Work task:
Each line in the entries below that holds the word "elbow" belongs in the answer.

Data supplied:

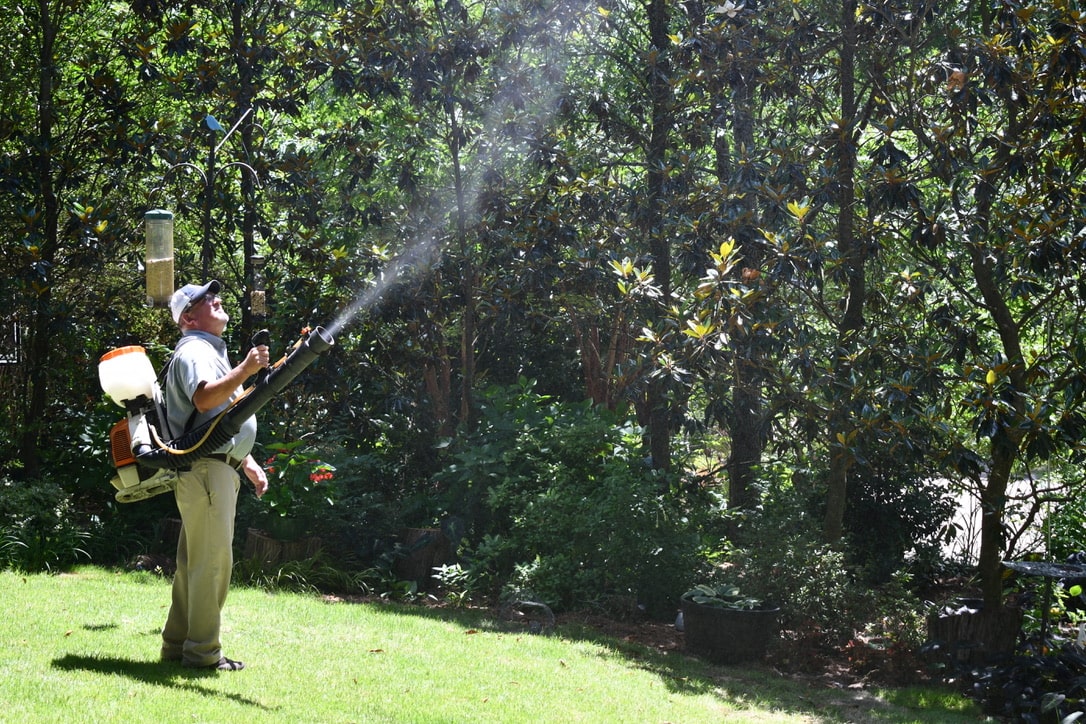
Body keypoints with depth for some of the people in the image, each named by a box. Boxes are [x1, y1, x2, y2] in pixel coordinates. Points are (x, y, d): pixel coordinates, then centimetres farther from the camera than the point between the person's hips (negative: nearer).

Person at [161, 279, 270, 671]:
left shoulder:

==

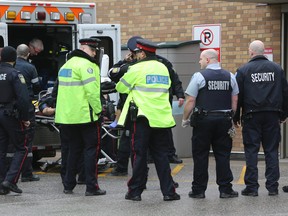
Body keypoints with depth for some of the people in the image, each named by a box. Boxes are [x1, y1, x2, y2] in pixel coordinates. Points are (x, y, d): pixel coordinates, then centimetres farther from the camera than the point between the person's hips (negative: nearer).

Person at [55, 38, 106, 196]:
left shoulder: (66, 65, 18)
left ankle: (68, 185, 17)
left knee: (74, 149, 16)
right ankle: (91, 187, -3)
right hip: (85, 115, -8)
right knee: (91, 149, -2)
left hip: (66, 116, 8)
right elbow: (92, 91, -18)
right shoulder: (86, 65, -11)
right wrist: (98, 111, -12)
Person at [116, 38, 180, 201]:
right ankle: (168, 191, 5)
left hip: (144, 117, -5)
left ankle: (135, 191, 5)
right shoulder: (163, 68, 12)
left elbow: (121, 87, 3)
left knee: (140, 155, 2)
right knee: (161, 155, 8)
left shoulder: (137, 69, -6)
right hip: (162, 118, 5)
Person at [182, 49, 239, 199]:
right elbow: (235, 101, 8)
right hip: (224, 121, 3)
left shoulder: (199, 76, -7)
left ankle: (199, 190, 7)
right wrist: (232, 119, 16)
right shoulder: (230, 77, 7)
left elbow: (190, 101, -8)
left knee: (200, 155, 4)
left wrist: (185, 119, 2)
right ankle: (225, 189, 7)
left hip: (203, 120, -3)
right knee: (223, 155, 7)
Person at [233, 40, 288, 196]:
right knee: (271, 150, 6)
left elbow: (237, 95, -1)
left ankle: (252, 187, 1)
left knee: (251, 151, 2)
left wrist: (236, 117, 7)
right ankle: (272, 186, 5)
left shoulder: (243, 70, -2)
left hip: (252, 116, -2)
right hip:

Result for this task:
right elbow: (92, 91, -18)
left elbow: (121, 87, 3)
right elbow: (235, 101, 8)
left elbow: (190, 101, -8)
left elbow: (237, 95, -1)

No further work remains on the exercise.